After realizing that I had no idea what to do in La Rioja, the owner of my hostel invited me to go with him to the mountains for the afternoon. He took me around, stopping every ten minutes to show me a viewpoint or a rock formation or something then would give me a boatload of information and continue. To his surprise, I asked him if this was actually a tour and that didn’t go over too well. He was very insulted that I thought I was going to have to pay for his generosity and in full machismo fashion, made a point to pay for everything from then on. Feeling bad, I agreed to go dancing with him later that night. He got schwastey and I ended up walking home early to the comfort of my new friends at the hostel.

A day to relax then the inevitable journey to Argentina’s Grand Canyon. The bus ride out there was probably one of the most memorable of my entire travels; a river had flooded and was flowing over a bridge. After watching a man walk across, scanning the water for things that would make it impassable, the bus crossed the overflowing bridge. A while later, we were at the front doors to the park, only to be told that the park was closed due to rains (which only happens once or twice a year) and we were now stranded in the middle of nowhere. Not wanting to waste my last day, I began hitchhiking to another park with similar, but smaller canyons. It didn’t take long for a man driving across Argentina to pick me up. I ended up at El Chiflon and was given a guided tour by Paco who clearly knew nothing about the formations other than do you see that rock?

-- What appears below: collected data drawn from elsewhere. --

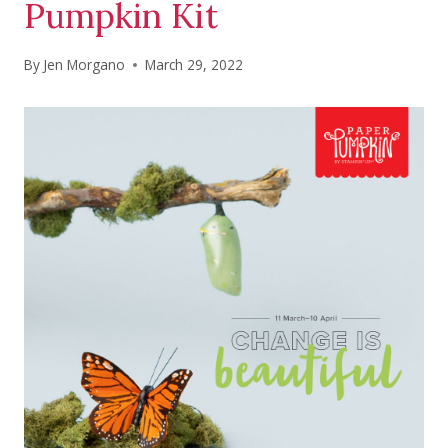
Pumpkin Kit
By
Jen Morgano
March 29, 2022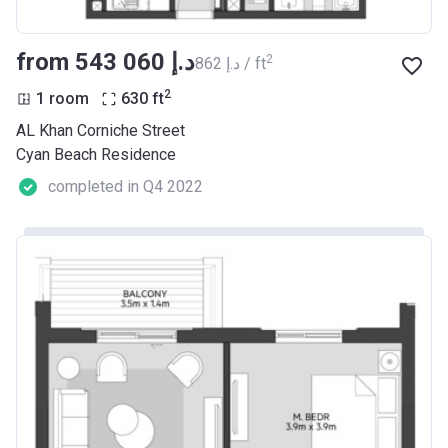
from ‍543 060 د.إ
2
‍862 د.إ / ft
2
1 room
630
ft
AL Khan Corniche Street
Cyan Beach Residence
completed in Q4 2022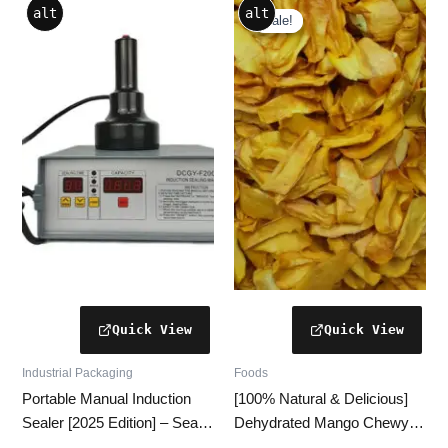
alt
alt
price
price
Sale!
Sale!
was:
is:
₹600.00.
₹590.00.
Industrial Packaging
Foods
Portable Manual Induction
[100% Natural & Delicious]
Sealer [2025 Edition] – Seal
Dehydrated Mango Chewy –
Up to 500 Bottles/Day
7 Healthy Reasons to Love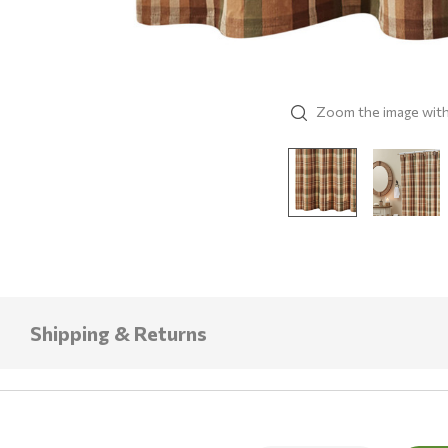
Zoom the image wit
Shipping & Returns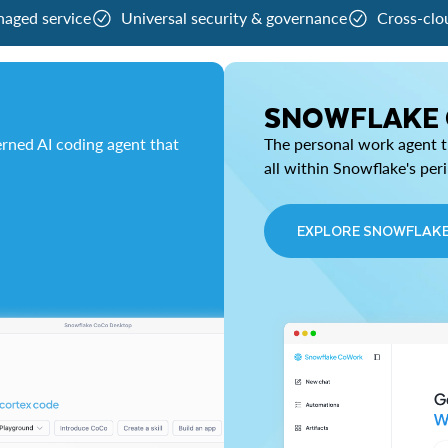
naged service
Universal security & governance
Cross-clo
SNOWFLAKE
rned AI coding agent that
The personal work agent th
all within Snowflake's per
EXPLORE SNOWFLAK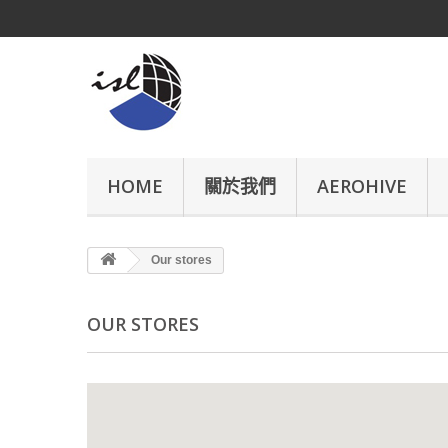
HOME
關於我們
AEROHIVE
Our stores
OUR STORES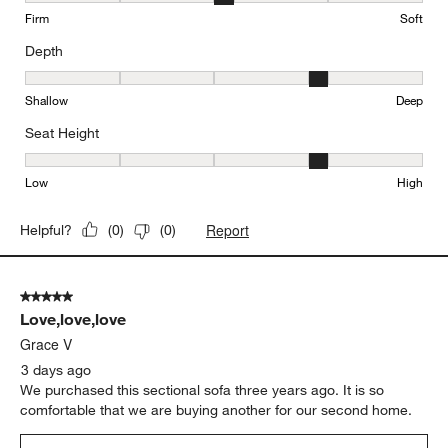
Firm
Soft
Depth
Depth, 4 out of 5, where 1 equals to Shallow and 5 equals to Deep
Shallow
Deep
Seat Height
Seat Height, 4 out of 5, where 1 equals to Low and 5 equals to Hi
Low
High
Report
Helpful?
(
0
)
(
0
)
5 out of 5 stars.
Love,love,love
Grace V
3 days ago
We purchased this sectional sofa three years ago. It is so
comfortable that we are buying another for our second home.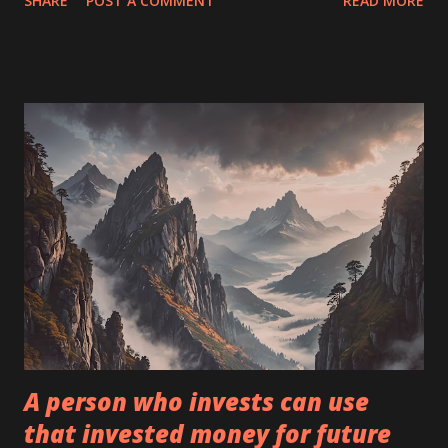
SHARE
POST A COMMENT
READ MORE
serious bucks to dig up information no one else has yet.
Merton Miller 1."Never invest in a business you don't
understand." 2."The 19th century belongs to England, the
20th century belongs to the USA, and the 21st century
belongs to China. Invest accordingly." 3. Stocks are not
ordinary pieces of paper. They represent partial
ownership of a business. So when considering an
investment, think like a future owner. 4. Always invest only
in assets you know well! 5. Rule number 1: Never lose
money! Rule number 2: Never forget rule number 1! 6.
Whether it's stocks or socks, I like to buy quality goods at
low prices. 7. Price is what you pay. Value is what you get.
Fo...
A person who invests can use
that invested money for future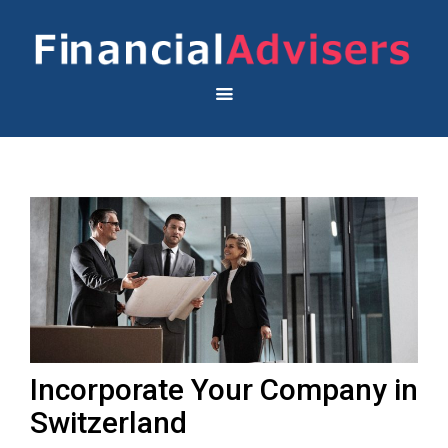
Incorporate Your Company in
Switzerland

Can you see the face in it? But it was beautiful and absolutely worth it. After the tour, an argentine family gave me a ride to the next town and I was on my way back to La Rioja.


In a few hours I will be home in Mendoza, unable to comprehend where the time has gone. It has been an incredible three months and I wouldn’t change them for the world (apart from the getting sick or dealing with bed bugs).


Besitos.

Peru

It has been quite a while since I sat down to do this…

Day 69-71: Cusco, Peru
After getting back from the Peruvian jungle, I spent a few more days in the capital city of the Incan civilization. I explored the city more thoroughly, visited the chocolate museum, ate lunch with friends from my trek to Machu Picchu, and relaxed. The second day back in Cusco I thought it was a good idea to join a difficult hike to the rainbow mountain. My first mistake was not realizing how tired my legs were from my trek, and the second was not checking the altitude of the hike I was about to go on. Let’s just say that I should have thought a little bit harder about climbing to 5,200 meters after six days of hiking. However, the ability to say that I did it and the views from the top made every oxygen deprived step worth it.


Day 72-73: Arequipa, Peru
I arrived at the crack of dawn in Peru’s white city. My friend from Denmark promptly arrived to pick me up and give me an actual bed to sleep in. Adri took me in for a few days, showed me her city, and had me try alpaca (which I would describe as pork tasting). She had to work for some of the time while I was there so I did some of my own exploring, seeing Alpaca museums and finding an H&M.


Day 74-76: Camana, Peru
Adri got the weekend off from her job and next thing you know, we are on a bus to a beach city for a weekend of pura juerga. Camana is in the middle of the desert and had been destroyed by the 2001 tsunami so all you can see is ocean and pure sand. We spent the days laying out on the beach in the hottest sun I have ever seen (UV Index of 17) and the nights bouncing between beach parties and night clubs. I ended up seeing a very famous Peruvian band perform live and danced my heart out in the sand. Our second morning I was left in charge of breakfast so what do I make? Pancakes, of course. However, being in a country with no syrup and a love for sweetened and condensed milk, the pancakes were devoured with heaps of the sticky white substance that always confused me as a child.